Work task:
Copy out exactly the lines from the one containing "Shinskie, Esquire |" to the end of the records below, both included, and nothing else.

The records:
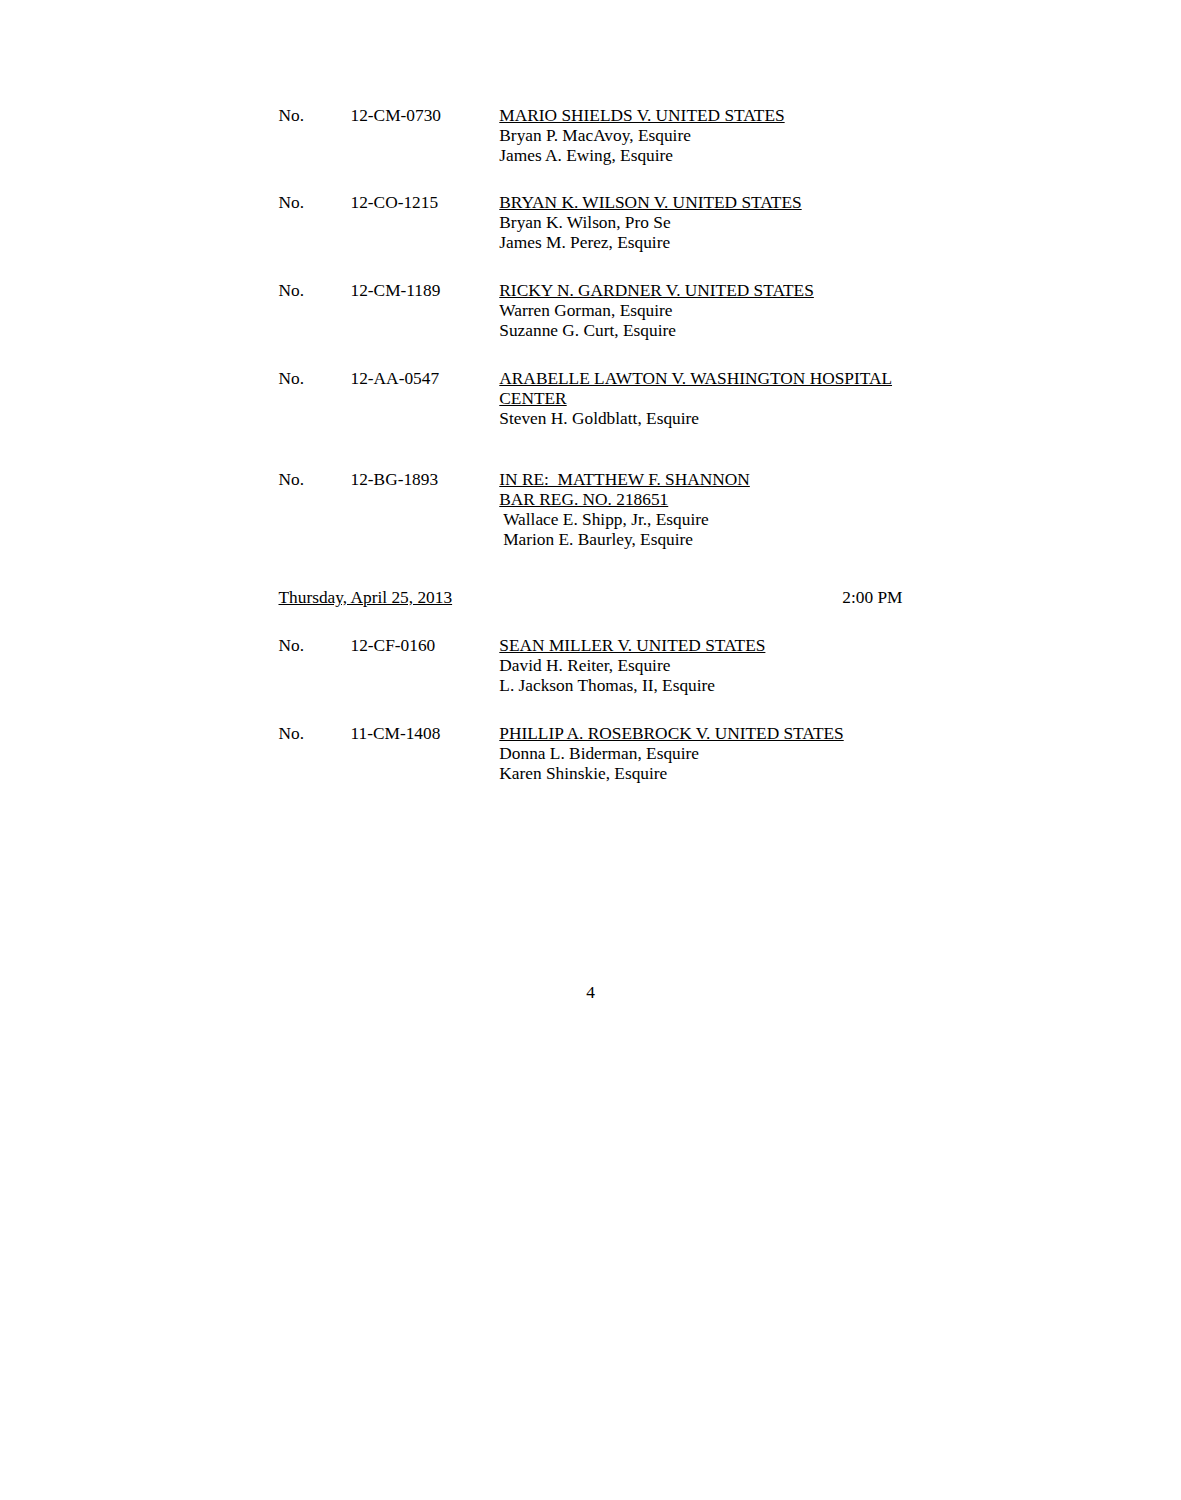| No. | 12-CM-0730 | MARIO SHIELDS V. UNITED STATES Bryan P. MacAvoy, Esquire James A. Ewing, Esquire |
| No. | 12-CO-1215 | BRYAN K. WILSON V. UNITED STATES Bryan K. Wilson, Pro Se James M. Perez, Esquire |
| No. | 12-CM-1189 | RICKY N. GARDNER V. UNITED STATES Warren Gorman, Esquire Suzanne G. Curt, Esquire |
| No. | 12-AA-0547 | ARABELLE LAWTON V. WASHINGTON HOSPITAL CENTER Steven H. Goldblatt, Esquire |
| No. | 12-BG-1893 | IN RE: MATTHEW F. SHANNON BAR REG. NO. 218651 Wallace E. Shipp, Jr., Esquire Marion E. Baurley, Esquire |
Thursday, April 25, 2013 2:00 PM
| No. | 12-CF-0160 | SEAN MILLER V. UNITED STATES David H. Reiter, Esquire L. Jackson Thomas, II, Esquire |
| No. | 11-CM-1408 | PHILLIP A. ROSEBROCK V. UNITED STATES Donna L. Biderman, Esquire Karen Shinskie, Esquire |
4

Response to this task:
| No. | 11-CM-1408 | PHILLIP A. ROSEBROCK V. UNITED STATES Donna L. Biderman, Esquire Karen Shinskie, Esquire |
4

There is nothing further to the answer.